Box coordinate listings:
--- Start ---
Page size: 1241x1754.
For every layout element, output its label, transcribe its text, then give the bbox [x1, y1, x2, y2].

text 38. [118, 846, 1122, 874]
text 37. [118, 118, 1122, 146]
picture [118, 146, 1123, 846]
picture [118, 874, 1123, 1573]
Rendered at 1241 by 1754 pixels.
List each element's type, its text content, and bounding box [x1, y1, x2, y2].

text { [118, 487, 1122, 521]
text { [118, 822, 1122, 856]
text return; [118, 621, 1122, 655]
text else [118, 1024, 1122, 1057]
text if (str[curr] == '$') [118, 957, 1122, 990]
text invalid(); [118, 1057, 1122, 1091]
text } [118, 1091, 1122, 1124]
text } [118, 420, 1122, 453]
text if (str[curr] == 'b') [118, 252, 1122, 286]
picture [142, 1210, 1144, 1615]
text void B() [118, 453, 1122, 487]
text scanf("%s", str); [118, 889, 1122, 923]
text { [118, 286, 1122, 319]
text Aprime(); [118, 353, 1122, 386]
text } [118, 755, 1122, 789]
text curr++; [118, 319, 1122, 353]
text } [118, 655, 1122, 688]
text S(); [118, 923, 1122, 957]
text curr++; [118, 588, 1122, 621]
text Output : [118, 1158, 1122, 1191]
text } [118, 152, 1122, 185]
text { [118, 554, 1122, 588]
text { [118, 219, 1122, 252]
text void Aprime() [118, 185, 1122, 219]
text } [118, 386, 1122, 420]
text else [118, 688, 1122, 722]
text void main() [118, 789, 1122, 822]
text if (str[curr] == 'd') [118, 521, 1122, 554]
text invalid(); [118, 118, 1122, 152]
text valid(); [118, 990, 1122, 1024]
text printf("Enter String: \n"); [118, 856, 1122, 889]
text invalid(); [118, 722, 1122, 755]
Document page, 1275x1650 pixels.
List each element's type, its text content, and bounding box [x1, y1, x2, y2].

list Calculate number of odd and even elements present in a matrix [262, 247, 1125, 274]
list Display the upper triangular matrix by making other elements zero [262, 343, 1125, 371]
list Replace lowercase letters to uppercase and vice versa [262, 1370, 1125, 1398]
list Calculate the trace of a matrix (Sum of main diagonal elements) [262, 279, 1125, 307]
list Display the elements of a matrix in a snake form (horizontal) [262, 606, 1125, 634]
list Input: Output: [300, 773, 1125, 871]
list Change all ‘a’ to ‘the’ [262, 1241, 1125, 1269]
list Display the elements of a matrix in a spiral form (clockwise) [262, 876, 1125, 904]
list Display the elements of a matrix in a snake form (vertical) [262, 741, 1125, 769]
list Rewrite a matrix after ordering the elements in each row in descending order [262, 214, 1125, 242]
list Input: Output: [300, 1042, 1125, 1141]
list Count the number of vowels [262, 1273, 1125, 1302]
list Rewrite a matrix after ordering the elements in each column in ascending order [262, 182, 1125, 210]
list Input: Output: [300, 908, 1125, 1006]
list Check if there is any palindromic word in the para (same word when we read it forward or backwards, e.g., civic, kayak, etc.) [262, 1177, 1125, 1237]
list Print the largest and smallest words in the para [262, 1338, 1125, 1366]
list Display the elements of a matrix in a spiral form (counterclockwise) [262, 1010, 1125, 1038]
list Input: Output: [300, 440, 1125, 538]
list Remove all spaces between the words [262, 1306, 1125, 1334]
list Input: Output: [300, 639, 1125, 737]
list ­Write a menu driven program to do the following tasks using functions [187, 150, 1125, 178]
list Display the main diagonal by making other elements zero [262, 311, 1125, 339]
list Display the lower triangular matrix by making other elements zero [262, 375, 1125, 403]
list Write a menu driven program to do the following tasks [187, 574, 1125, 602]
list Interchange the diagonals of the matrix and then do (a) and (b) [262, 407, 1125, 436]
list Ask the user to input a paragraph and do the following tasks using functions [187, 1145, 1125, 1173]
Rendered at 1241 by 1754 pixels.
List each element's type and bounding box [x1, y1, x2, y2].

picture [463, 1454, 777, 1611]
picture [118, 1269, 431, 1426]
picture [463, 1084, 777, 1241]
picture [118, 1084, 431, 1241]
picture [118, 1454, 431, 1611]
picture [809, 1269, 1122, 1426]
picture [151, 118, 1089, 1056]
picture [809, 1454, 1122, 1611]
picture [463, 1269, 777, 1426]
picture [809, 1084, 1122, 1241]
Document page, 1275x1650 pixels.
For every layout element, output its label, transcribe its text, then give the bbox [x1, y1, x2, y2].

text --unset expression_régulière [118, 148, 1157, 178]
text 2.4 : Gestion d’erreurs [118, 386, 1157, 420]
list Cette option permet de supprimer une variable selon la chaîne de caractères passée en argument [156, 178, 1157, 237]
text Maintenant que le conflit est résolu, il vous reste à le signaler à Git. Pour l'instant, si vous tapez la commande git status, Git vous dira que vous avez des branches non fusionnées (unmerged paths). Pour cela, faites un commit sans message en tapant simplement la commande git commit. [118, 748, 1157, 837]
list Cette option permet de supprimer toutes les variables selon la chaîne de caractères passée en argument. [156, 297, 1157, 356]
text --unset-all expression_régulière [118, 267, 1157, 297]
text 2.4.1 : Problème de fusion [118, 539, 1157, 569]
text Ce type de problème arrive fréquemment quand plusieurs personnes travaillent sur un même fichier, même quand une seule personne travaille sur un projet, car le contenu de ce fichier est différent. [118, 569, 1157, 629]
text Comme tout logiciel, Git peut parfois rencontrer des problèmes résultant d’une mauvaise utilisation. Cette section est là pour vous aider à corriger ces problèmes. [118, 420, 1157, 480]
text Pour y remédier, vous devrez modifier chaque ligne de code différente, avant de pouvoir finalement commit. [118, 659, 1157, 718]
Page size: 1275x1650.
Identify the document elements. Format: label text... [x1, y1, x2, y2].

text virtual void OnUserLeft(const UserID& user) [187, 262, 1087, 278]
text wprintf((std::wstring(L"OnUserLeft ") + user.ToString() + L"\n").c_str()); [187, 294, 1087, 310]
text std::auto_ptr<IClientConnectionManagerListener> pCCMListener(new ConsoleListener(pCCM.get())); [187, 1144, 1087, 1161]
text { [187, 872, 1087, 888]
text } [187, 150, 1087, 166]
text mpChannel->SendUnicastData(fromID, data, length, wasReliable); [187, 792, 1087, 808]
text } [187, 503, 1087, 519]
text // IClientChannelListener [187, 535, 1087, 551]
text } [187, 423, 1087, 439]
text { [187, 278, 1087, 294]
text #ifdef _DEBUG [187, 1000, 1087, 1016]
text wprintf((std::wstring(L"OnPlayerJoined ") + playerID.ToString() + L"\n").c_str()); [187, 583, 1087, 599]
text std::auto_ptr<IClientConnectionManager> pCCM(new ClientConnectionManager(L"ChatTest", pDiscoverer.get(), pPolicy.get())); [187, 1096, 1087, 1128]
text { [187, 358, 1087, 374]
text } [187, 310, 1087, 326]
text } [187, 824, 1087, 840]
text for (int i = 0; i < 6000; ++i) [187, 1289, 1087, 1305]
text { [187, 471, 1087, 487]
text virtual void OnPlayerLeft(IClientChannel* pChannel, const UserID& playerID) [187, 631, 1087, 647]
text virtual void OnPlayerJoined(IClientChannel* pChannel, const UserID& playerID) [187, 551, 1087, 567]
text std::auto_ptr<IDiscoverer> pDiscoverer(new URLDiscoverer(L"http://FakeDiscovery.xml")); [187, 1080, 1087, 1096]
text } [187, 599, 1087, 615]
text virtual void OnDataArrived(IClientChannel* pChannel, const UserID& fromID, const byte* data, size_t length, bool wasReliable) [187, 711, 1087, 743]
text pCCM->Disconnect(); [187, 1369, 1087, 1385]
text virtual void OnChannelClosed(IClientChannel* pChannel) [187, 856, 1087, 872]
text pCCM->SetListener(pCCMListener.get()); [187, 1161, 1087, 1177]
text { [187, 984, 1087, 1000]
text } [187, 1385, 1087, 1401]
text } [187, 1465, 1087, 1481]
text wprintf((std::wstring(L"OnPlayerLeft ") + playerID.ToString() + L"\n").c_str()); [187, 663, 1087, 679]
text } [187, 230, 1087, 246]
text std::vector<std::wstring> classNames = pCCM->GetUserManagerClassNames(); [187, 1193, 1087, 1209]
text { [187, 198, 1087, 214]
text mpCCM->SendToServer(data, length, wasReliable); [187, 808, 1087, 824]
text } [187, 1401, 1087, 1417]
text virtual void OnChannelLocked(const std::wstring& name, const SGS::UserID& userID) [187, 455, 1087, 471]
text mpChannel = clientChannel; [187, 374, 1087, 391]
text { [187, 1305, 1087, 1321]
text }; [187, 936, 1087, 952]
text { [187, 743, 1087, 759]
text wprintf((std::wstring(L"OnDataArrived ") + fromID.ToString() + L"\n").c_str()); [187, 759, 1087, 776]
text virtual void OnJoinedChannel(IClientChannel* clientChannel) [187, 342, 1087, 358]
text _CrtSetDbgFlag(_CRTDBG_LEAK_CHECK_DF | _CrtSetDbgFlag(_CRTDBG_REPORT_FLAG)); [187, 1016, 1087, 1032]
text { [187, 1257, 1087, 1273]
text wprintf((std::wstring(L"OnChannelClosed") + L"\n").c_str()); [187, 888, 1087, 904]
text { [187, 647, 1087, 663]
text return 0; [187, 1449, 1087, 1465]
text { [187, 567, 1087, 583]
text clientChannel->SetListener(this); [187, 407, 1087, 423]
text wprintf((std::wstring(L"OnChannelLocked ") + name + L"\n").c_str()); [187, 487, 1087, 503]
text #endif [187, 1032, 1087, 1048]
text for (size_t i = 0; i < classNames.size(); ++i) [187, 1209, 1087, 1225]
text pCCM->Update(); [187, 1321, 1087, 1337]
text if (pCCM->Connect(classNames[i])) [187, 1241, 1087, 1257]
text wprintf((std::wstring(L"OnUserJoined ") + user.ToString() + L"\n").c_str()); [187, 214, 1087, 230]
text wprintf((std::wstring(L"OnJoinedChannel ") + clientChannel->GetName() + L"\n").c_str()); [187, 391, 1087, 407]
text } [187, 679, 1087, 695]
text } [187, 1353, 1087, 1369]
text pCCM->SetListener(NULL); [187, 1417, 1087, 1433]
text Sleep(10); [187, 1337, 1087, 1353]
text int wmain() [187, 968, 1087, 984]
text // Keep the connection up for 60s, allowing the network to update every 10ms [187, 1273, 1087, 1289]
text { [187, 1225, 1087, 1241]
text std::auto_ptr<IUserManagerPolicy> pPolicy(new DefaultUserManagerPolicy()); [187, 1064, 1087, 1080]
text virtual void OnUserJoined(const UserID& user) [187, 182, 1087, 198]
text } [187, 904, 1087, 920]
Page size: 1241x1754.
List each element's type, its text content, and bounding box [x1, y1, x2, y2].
--- End ---
WHAT THE TASK REQUIRES:
Copy verbatim the stretch of the items from the line containing "text --unset expression_régulière" through the line containing "Identify the document", with both of those lines included.

THE RESULT:
text --unset expression_régulière [118, 148, 1157, 178]
text 2.4 : Gestion d’erreurs [118, 386, 1157, 420]
list Cette option permet de supprimer une variable selon la chaîne de caractères passée en argument [156, 178, 1157, 237]
text Maintenant que le conflit est résolu, il vous reste à le signaler à Git. Pour l'instant, si vous tapez la commande git status, Git vous dira que vous avez des branches non fusionnées (unmerged paths). Pour cela, faites un commit sans message en tapant simplement la commande git commit. [118, 748, 1157, 837]
list Cette option permet de supprimer toutes les variables selon la chaîne de caractères passée en argument. [156, 297, 1157, 356]
text --unset-all expression_régulière [118, 267, 1157, 297]
text 2.4.1 : Problème de fusion [118, 539, 1157, 569]
text Ce type de problème arrive fréquemment quand plusieurs personnes travaillent sur un même fichier, même quand une seule personne travaille sur un projet, car le contenu de ce fichier est différent. [118, 569, 1157, 629]
text Comme tout logiciel, Git peut parfois rencontrer des problèmes résultant d’une mauvaise utilisation. Cette section est là pour vous aider à corriger ces problèmes. [118, 420, 1157, 480]
text Pour y remédier, vous devrez modifier chaque ligne de code différente, avant de pouvoir finalement commit. [118, 659, 1157, 718]
Page size: 1275x1650.
Identify the document elements. Format: label text... [x1, y1, x2, y2].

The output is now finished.